**INFORMATION SUPPLIED**
****
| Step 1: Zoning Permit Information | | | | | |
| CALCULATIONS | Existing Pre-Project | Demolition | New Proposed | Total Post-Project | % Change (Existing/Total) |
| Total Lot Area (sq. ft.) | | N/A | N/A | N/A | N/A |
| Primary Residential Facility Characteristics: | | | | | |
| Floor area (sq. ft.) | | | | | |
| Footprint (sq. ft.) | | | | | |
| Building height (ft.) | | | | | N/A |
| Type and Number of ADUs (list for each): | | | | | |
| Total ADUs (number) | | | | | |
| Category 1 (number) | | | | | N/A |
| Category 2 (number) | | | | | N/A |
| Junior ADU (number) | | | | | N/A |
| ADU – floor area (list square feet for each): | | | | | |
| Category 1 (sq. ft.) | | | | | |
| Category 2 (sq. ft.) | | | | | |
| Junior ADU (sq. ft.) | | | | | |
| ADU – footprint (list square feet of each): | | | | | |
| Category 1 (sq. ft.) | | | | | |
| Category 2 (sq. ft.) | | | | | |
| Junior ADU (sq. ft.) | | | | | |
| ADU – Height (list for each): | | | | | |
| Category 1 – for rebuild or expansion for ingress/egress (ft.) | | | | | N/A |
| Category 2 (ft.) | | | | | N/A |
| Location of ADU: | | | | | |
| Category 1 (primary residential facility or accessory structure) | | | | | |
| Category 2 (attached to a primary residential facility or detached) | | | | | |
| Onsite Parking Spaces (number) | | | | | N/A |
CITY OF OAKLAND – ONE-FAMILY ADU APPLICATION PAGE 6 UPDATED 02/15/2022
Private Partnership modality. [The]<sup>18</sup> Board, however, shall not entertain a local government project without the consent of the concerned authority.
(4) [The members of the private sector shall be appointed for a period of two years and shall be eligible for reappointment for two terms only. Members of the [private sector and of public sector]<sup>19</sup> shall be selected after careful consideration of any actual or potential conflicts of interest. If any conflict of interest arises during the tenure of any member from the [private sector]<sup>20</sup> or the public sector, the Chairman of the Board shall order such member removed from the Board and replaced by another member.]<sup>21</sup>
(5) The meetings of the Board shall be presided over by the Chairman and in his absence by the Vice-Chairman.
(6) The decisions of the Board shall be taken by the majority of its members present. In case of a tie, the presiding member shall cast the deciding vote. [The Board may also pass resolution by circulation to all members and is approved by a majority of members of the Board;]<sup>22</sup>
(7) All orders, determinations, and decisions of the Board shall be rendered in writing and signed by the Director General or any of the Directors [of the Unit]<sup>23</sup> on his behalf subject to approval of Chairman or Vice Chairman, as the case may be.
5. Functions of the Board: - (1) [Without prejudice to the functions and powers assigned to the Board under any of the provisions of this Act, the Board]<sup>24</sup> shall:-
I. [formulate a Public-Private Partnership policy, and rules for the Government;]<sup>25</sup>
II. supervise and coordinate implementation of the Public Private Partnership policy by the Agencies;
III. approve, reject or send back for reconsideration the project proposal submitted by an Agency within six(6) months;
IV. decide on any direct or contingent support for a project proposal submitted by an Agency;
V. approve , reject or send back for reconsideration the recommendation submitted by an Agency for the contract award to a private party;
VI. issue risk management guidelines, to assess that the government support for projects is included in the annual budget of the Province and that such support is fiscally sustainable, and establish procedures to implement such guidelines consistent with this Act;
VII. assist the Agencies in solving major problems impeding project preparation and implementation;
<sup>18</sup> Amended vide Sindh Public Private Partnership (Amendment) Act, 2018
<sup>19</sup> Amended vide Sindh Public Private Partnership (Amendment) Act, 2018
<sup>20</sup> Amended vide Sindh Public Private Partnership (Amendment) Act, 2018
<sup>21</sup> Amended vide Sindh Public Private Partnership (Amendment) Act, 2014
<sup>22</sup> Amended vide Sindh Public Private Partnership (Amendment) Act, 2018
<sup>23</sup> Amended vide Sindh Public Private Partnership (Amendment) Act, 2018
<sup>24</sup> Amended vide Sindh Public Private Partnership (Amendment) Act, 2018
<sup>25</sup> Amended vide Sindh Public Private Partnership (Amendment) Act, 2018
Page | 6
****
**WHAT NEEDS TO BE DONE**
Once the line with "(6) The decisions" is found in the records above, print exactly that line and every line after it through the line with "II. supervise and".

**SOLUTION FOR THIS PROBLEM**
(6) The decisions of the Board shall be taken by the majority of its members present. In case of a tie, the presiding member shall cast the deciding vote. [The Board may also pass resolution by circulation to all members and is approved by a majority of members of the Board;]<sup>22</sup>
(7) All orders, determinations, and decisions of the Board shall be rendered in writing and signed by the Director General or any of the Directors [of the Unit]<sup>23</sup> on his behalf subject to approval of Chairman or Vice Chairman, as the case may be.
5. Functions of the Board: - (1) [Without prejudice to the functions and powers assigned to the Board under any of the provisions of this Act, the Board]<sup>24</sup> shall:-
I. [formulate a Public-Private Partnership policy, and rules for the Government;]<sup>25</sup>
II. supervise and coordinate implementation of the Public Private Partnership policy by the Agencies;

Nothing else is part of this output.